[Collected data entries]

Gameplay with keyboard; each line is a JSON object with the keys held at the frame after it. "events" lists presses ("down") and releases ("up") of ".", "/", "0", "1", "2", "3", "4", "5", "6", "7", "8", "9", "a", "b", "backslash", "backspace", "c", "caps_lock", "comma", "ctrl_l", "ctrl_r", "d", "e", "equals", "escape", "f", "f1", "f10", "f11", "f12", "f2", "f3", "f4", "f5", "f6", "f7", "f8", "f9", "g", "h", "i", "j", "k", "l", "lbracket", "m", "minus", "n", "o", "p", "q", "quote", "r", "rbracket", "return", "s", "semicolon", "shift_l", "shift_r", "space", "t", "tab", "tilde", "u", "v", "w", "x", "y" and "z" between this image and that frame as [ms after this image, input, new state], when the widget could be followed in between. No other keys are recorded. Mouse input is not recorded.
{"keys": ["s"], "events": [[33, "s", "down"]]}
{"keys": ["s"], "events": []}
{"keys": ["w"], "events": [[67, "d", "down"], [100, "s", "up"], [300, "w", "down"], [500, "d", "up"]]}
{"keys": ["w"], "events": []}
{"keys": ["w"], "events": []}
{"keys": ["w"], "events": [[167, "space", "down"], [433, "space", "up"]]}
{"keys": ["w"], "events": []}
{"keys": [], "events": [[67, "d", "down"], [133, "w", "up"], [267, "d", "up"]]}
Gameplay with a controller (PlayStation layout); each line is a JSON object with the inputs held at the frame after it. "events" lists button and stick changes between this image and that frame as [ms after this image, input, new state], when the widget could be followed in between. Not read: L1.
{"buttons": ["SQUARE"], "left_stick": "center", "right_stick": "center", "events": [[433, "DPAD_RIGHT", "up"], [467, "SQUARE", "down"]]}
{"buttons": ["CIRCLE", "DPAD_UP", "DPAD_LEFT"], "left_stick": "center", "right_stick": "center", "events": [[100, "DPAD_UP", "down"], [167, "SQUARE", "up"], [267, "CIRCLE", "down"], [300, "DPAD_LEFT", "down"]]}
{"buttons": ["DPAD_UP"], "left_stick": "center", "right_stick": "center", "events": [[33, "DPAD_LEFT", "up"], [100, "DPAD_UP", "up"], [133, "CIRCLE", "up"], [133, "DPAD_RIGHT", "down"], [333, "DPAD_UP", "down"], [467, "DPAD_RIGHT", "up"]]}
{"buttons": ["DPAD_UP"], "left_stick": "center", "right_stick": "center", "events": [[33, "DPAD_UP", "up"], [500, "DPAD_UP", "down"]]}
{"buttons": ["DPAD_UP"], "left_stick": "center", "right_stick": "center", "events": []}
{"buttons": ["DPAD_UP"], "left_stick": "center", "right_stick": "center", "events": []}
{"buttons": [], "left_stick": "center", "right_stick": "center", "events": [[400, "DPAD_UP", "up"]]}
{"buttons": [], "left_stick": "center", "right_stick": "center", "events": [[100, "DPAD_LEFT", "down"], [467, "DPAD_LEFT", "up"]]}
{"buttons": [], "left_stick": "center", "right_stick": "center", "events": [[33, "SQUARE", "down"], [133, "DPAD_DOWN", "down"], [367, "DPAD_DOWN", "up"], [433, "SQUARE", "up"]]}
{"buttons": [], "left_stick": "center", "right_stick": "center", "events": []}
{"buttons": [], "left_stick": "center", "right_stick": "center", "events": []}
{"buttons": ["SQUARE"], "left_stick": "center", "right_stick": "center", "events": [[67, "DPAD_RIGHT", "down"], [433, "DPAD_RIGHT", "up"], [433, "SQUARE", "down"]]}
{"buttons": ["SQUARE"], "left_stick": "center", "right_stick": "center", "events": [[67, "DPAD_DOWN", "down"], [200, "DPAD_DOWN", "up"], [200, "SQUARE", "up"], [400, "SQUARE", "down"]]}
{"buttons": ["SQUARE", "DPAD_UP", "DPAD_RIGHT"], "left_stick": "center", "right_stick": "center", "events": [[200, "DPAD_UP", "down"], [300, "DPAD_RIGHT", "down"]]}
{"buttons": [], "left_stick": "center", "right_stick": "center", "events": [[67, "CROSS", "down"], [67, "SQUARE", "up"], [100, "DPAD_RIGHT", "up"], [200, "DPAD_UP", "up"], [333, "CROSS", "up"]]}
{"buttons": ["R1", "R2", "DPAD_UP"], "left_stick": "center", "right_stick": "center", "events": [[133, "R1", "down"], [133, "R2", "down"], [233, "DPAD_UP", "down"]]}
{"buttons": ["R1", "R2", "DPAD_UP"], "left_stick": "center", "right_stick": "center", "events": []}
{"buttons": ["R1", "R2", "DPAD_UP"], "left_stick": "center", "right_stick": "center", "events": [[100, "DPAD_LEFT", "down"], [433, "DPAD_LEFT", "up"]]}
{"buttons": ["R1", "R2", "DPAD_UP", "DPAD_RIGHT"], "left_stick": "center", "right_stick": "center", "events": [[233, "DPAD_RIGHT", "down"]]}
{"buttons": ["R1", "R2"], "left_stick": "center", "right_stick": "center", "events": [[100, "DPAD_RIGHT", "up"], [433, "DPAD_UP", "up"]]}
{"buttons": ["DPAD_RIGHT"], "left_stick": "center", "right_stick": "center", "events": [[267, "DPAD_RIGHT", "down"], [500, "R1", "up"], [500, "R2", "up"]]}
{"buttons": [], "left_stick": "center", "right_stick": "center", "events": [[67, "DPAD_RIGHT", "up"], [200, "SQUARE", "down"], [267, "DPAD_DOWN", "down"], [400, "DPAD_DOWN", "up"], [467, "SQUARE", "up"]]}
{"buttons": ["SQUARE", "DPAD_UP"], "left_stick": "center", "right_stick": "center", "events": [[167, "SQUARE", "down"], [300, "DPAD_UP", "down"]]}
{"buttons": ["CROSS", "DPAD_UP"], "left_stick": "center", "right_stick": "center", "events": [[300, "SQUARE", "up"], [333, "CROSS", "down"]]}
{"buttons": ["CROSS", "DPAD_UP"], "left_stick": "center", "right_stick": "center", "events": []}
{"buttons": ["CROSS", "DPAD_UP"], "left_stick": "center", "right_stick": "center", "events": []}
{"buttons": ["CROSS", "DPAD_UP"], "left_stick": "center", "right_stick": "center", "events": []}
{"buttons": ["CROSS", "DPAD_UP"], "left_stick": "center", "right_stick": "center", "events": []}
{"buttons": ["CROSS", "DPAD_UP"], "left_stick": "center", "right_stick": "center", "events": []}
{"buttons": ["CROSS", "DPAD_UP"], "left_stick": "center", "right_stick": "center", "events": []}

Your assignment ::
Copy the entries above exactly, leaving none out.

Exercise answer ::
Gameplay with keyboard; each line is a JSON object with the keys held at the frame after it. "events" lists presses ("down") and releases ("up") of ".", "/", "0", "1", "2", "3", "4", "5", "6", "7", "8", "9", "a", "b", "backslash", "backspace", "c", "caps_lock", "comma", "ctrl_l", "ctrl_r", "d", "e", "equals", "escape", "f", "f1", "f10", "f11", "f12", "f2", "f3", "f4", "f5", "f6", "f7", "f8", "f9", "g", "h", "i", "j", "k", "l", "lbracket", "m", "minus", "n", "o", "p", "q", "quote", "r", "rbracket", "return", "s", "semicolon", "shift_l", "shift_r", "space", "t", "tab", "tilde", "u", "v", "w", "x", "y" and "z" between this image and that frame as [ms after this image, input, new state], when the widget could be followed in between. No other keys are recorded. Mouse input is not recorded.
{"keys": ["s"], "events": [[33, "s", "down"]]}
{"keys": ["s"], "events": []}
{"keys": ["w"], "events": [[67, "d", "down"], [100, "s", "up"], [300, "w", "down"], [500, "d", "up"]]}
{"keys": ["w"], "events": []}
{"keys": ["w"], "events": []}
{"keys": ["w"], "events": [[167, "space", "down"], [433, "space", "up"]]}
{"keys": ["w"], "events": []}
{"keys": [], "events": [[67, "d", "down"], [133, "w", "up"], [267, "d", "up"]]}
Gameplay with a controller (PlayStation layout); each line is a JSON object with the inputs held at the frame after it. "events" lists button and stick changes between this image and that frame as [ms after this image, input, new state], when the widget could be followed in between. Not read: L1.
{"buttons": ["SQUARE"], "left_stick": "center", "right_stick": "center", "events": [[433, "DPAD_RIGHT", "up"], [467, "SQUARE", "down"]]}
{"buttons": ["CIRCLE", "DPAD_UP", "DPAD_LEFT"], "left_stick": "center", "right_stick": "center", "events": [[100, "DPAD_UP", "down"], [167, "SQUARE", "up"], [267, "CIRCLE", "down"], [300, "DPAD_LEFT", "down"]]}
{"buttons": ["DPAD_UP"], "left_stick": "center", "right_stick": "center", "events": [[33, "DPAD_LEFT", "up"], [100, "DPAD_UP", "up"], [133, "CIRCLE", "up"], [133, "DPAD_RIGHT", "down"], [333, "DPAD_UP", "down"], [467, "DPAD_RIGHT", "up"]]}
{"buttons": ["DPAD_UP"], "left_stick": "center", "right_stick": "center", "events": [[33, "DPAD_UP", "up"], [500, "DPAD_UP", "down"]]}
{"buttons": ["DPAD_UP"], "left_stick": "center", "right_stick": "center", "events": []}
{"buttons": ["DPAD_UP"], "left_stick": "center", "right_stick": "center", "events": []}
{"buttons": [], "left_stick": "center", "right_stick": "center", "events": [[400, "DPAD_UP", "up"]]}
{"buttons": [], "left_stick": "center", "right_stick": "center", "events": [[100, "DPAD_LEFT", "down"], [467, "DPAD_LEFT", "up"]]}
{"buttons": [], "left_stick": "center", "right_stick": "center", "events": [[33, "SQUARE", "down"], [133, "DPAD_DOWN", "down"], [367, "DPAD_DOWN", "up"], [433, "SQUARE", "up"]]}
{"buttons": [], "left_stick": "center", "right_stick": "center", "events": []}
{"buttons": [], "left_stick": "center", "right_stick": "center", "events": []}
{"buttons": ["SQUARE"], "left_stick": "center", "right_stick": "center", "events": [[67, "DPAD_RIGHT", "down"], [433, "DPAD_RIGHT", "up"], [433, "SQUARE", "down"]]}
{"buttons": ["SQUARE"], "left_stick": "center", "right_stick": "center", "events": [[67, "DPAD_DOWN", "down"], [200, "DPAD_DOWN", "up"], [200, "SQUARE", "up"], [400, "SQUARE", "down"]]}
{"buttons": ["SQUARE", "DPAD_UP", "DPAD_RIGHT"], "left_stick": "center", "right_stick": "center", "events": [[200, "DPAD_UP", "down"], [300, "DPAD_RIGHT", "down"]]}
{"buttons": [], "left_stick": "center", "right_stick": "center", "events": [[67, "CROSS", "down"], [67, "SQUARE", "up"], [100, "DPAD_RIGHT", "up"], [200, "DPAD_UP", "up"], [333, "CROSS", "up"]]}
{"buttons": ["R1", "R2", "DPAD_UP"], "left_stick": "center", "right_stick": "center", "events": [[133, "R1", "down"], [133, "R2", "down"], [233, "DPAD_UP", "down"]]}
{"buttons": ["R1", "R2", "DPAD_UP"], "left_stick": "center", "right_stick": "center", "events": []}
{"buttons": ["R1", "R2", "DPAD_UP"], "left_stick": "center", "right_stick": "center", "events": [[100, "DPAD_LEFT", "down"], [433, "DPAD_LEFT", "up"]]}
{"buttons": ["R1", "R2", "DPAD_UP", "DPAD_RIGHT"], "left_stick": "center", "right_stick": "center", "events": [[233, "DPAD_RIGHT", "down"]]}
{"buttons": ["R1", "R2"], "left_stick": "center", "right_stick": "center", "events": [[100, "DPAD_RIGHT", "up"], [433, "DPAD_UP", "up"]]}
{"buttons": ["DPAD_RIGHT"], "left_stick": "center", "right_stick": "center", "events": [[267, "DPAD_RIGHT", "down"], [500, "R1", "up"], [500, "R2", "up"]]}
{"buttons": [], "left_stick": "center", "right_stick": "center", "events": [[67, "DPAD_RIGHT", "up"], [200, "SQUARE", "down"], [267, "DPAD_DOWN", "down"], [400, "DPAD_DOWN", "up"], [467, "SQUARE", "up"]]}
{"buttons": ["SQUARE", "DPAD_UP"], "left_stick": "center", "right_stick": "center", "events": [[167, "SQUARE", "down"], [300, "DPAD_UP", "down"]]}
{"buttons": ["CROSS", "DPAD_UP"], "left_stick": "center", "right_stick": "center", "events": [[300, "SQUARE", "up"], [333, "CROSS", "down"]]}
{"buttons": ["CROSS", "DPAD_UP"], "left_stick": "center", "right_stick": "center", "events": []}
{"buttons": ["CROSS", "DPAD_UP"], "left_stick": "center", "right_stick": "center", "events": []}
{"buttons": ["CROSS", "DPAD_UP"], "left_stick": "center", "right_stick": "center", "events": []}
{"buttons": ["CROSS", "DPAD_UP"], "left_stick": "center", "right_stick": "center", "events": []}
{"buttons": ["CROSS", "DPAD_UP"], "left_stick": "center", "right_stick": "center", "events": []}
{"buttons": ["CROSS", "DPAD_UP"], "left_stick": "center", "right_stick": "center", "events": []}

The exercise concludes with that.